[Opening Records for this task section]

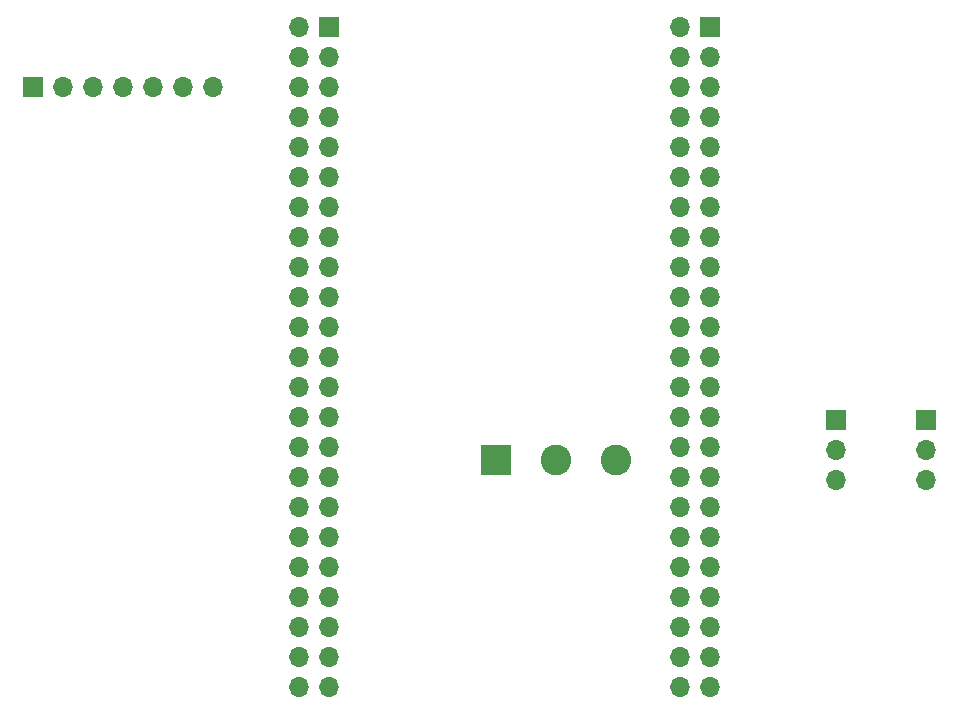
<source format=gbr>
%TF.GenerationSoftware,KiCad,Pcbnew,8.0.9-8.0.9-0~ubuntu24.04.1*%
%TF.CreationDate,2025-06-01T20:39:44+03:00*%
%TF.ProjectId,EV Control System,45562043-6f6e-4747-926f-6c2053797374,rev?*%
%TF.SameCoordinates,Original*%
%TF.FileFunction,Soldermask,Bot*%
%TF.FilePolarity,Negative*%
%FSLAX46Y46*%
G04 Gerber Fmt 4.6, Leading zero omitted, Abs format (unit mm)*
G04 Created by KiCad (PCBNEW 8.0.9-8.0.9-0~ubuntu24.04.1) date 2025-06-01 20:39:44*
%MOMM*%
%LPD*%
G01*
G04 APERTURE LIST*
%ADD10R,1.700000X1.700000*%
%ADD11O,1.700000X1.700000*%
%ADD12R,2.600000X2.600000*%
%ADD13C,2.600000*%
G04 APERTURE END LIST*
D10*
%TO.C,J3*%
X110445000Y-62495000D03*
D11*
X112985000Y-62495000D03*
X115525000Y-62495000D03*
X118065000Y-62495000D03*
X120605000Y-62495000D03*
X123145000Y-62495000D03*
X125685000Y-62495000D03*
%TD*%
D10*
%TO.C,J6*%
X186060000Y-90725000D03*
D11*
X186060000Y-93265000D03*
X186060000Y-95805000D03*
%TD*%
D12*
%TO.C,J4*%
X149675000Y-94075000D03*
D13*
X154755000Y-94075000D03*
X159835000Y-94075000D03*
%TD*%
D10*
%TO.C,J5*%
X178440000Y-90730000D03*
D11*
X178440000Y-93270000D03*
X178440000Y-95810000D03*
%TD*%
D10*
%TO.C,J2*%
X167779661Y-57432621D03*
D11*
X165239661Y-57432621D03*
X167779661Y-59972621D03*
X165239661Y-59972621D03*
X167779661Y-62512621D03*
X165239661Y-62512621D03*
X167779661Y-65052621D03*
X165239661Y-65052621D03*
X167779661Y-67592621D03*
X165239661Y-67592621D03*
X167779661Y-70132621D03*
X165239661Y-70132621D03*
X167779661Y-72672621D03*
X165239661Y-72672621D03*
X167779661Y-75212621D03*
X165239661Y-75212621D03*
X167779661Y-77752621D03*
X165239661Y-77752621D03*
X167779661Y-80292621D03*
X165239661Y-80292621D03*
X167779661Y-82832621D03*
X165239661Y-82832621D03*
X167779661Y-85372621D03*
X165239661Y-85372621D03*
X167779661Y-87912621D03*
X165239661Y-87912621D03*
X167779661Y-90452621D03*
X165239661Y-90452621D03*
X167779661Y-92992621D03*
X165239661Y-92992621D03*
X167779661Y-95532621D03*
X165239661Y-95532621D03*
X167779661Y-98072621D03*
X165239661Y-98072621D03*
X167779661Y-100612621D03*
X165239661Y-100612621D03*
X167779661Y-103152621D03*
X165239661Y-103152621D03*
X167779661Y-105692621D03*
X165239661Y-105692621D03*
X167779661Y-108232621D03*
X165239661Y-108232621D03*
X167779661Y-110772621D03*
X165239661Y-110772621D03*
X167779661Y-113312621D03*
X165239661Y-113312621D03*
%TD*%
D10*
%TO.C,J1*%
X135519661Y-57422621D03*
D11*
X132979661Y-57422621D03*
X135519661Y-59962621D03*
X132979661Y-59962621D03*
X135519661Y-62502621D03*
X132979661Y-62502621D03*
X135519661Y-65042621D03*
X132979661Y-65042621D03*
X135519661Y-67582621D03*
X132979661Y-67582621D03*
X135519661Y-70122621D03*
X132979661Y-70122621D03*
X135519661Y-72662621D03*
X132979661Y-72662621D03*
X135519661Y-75202621D03*
X132979661Y-75202621D03*
X135519661Y-77742621D03*
X132979661Y-77742621D03*
X135519661Y-80282621D03*
X132979661Y-80282621D03*
X135519661Y-82822621D03*
X132979661Y-82822621D03*
X135519661Y-85362621D03*
X132979661Y-85362621D03*
X135519661Y-87902621D03*
X132979661Y-87902621D03*
X135519661Y-90442621D03*
X132979661Y-90442621D03*
X135519661Y-92982621D03*
X132979661Y-92982621D03*
X135519661Y-95522621D03*
X132979661Y-95522621D03*
X135519661Y-98062621D03*
X132979661Y-98062621D03*
X135519661Y-100602621D03*
X132979661Y-100602621D03*
X135519661Y-103142621D03*
X132979661Y-103142621D03*
X135519661Y-105682621D03*
X132979661Y-105682621D03*
X135519661Y-108222621D03*
X132979661Y-108222621D03*
X135519661Y-110762621D03*
X132979661Y-110762621D03*
X135519661Y-113302621D03*
X132979661Y-113302621D03*
%TD*%
M02*

</source>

[Closing Records for this task section]

# Your instructions:
Only the lines above starting with the one with "X110445000Y-62495000D03*" and going through the one with "X135519661Y-72662621D03*" are to be copied, word for word and with both ends kept.

# Answer for the task:
X110445000Y-62495000D03*
D11*
X112985000Y-62495000D03*
X115525000Y-62495000D03*
X118065000Y-62495000D03*
X120605000Y-62495000D03*
X123145000Y-62495000D03*
X125685000Y-62495000D03*
%TD*%
D10*
%TO.C,J6*%
X186060000Y-90725000D03*
D11*
X186060000Y-93265000D03*
X186060000Y-95805000D03*
%TD*%
D12*
%TO.C,J4*%
X149675000Y-94075000D03*
D13*
X154755000Y-94075000D03*
X159835000Y-94075000D03*
%TD*%
D10*
%TO.C,J5*%
X178440000Y-90730000D03*
D11*
X178440000Y-93270000D03*
X178440000Y-95810000D03*
%TD*%
D10*
%TO.C,J2*%
X167779661Y-57432621D03*
D11*
X165239661Y-57432621D03*
X167779661Y-59972621D03*
X165239661Y-59972621D03*
X167779661Y-62512621D03*
X165239661Y-62512621D03*
X167779661Y-65052621D03*
X165239661Y-65052621D03*
X167779661Y-67592621D03*
X165239661Y-67592621D03*
X167779661Y-70132621D03*
X165239661Y-70132621D03*
X167779661Y-72672621D03*
X165239661Y-72672621D03*
X167779661Y-75212621D03*
X165239661Y-75212621D03*
X167779661Y-77752621D03*
X165239661Y-77752621D03*
X167779661Y-80292621D03*
X165239661Y-80292621D03*
X167779661Y-82832621D03*
X165239661Y-82832621D03*
X167779661Y-85372621D03*
X165239661Y-85372621D03*
X167779661Y-87912621D03*
X165239661Y-87912621D03*
X167779661Y-90452621D03*
X165239661Y-90452621D03*
X167779661Y-92992621D03*
X165239661Y-92992621D03*
X167779661Y-95532621D03*
X165239661Y-95532621D03*
X167779661Y-98072621D03*
X165239661Y-98072621D03*
X167779661Y-100612621D03*
X165239661Y-100612621D03*
X167779661Y-103152621D03*
X165239661Y-103152621D03*
X167779661Y-105692621D03*
X165239661Y-105692621D03*
X167779661Y-108232621D03*
X165239661Y-108232621D03*
X167779661Y-110772621D03*
X165239661Y-110772621D03*
X167779661Y-113312621D03*
X165239661Y-113312621D03*
%TD*%
D10*
%TO.C,J1*%
X135519661Y-57422621D03*
D11*
X132979661Y-57422621D03*
X135519661Y-59962621D03*
X132979661Y-59962621D03*
X135519661Y-62502621D03*
X132979661Y-62502621D03*
X135519661Y-65042621D03*
X132979661Y-65042621D03*
X135519661Y-67582621D03*
X132979661Y-67582621D03*
X135519661Y-70122621D03*
X132979661Y-70122621D03*
X135519661Y-72662621D03*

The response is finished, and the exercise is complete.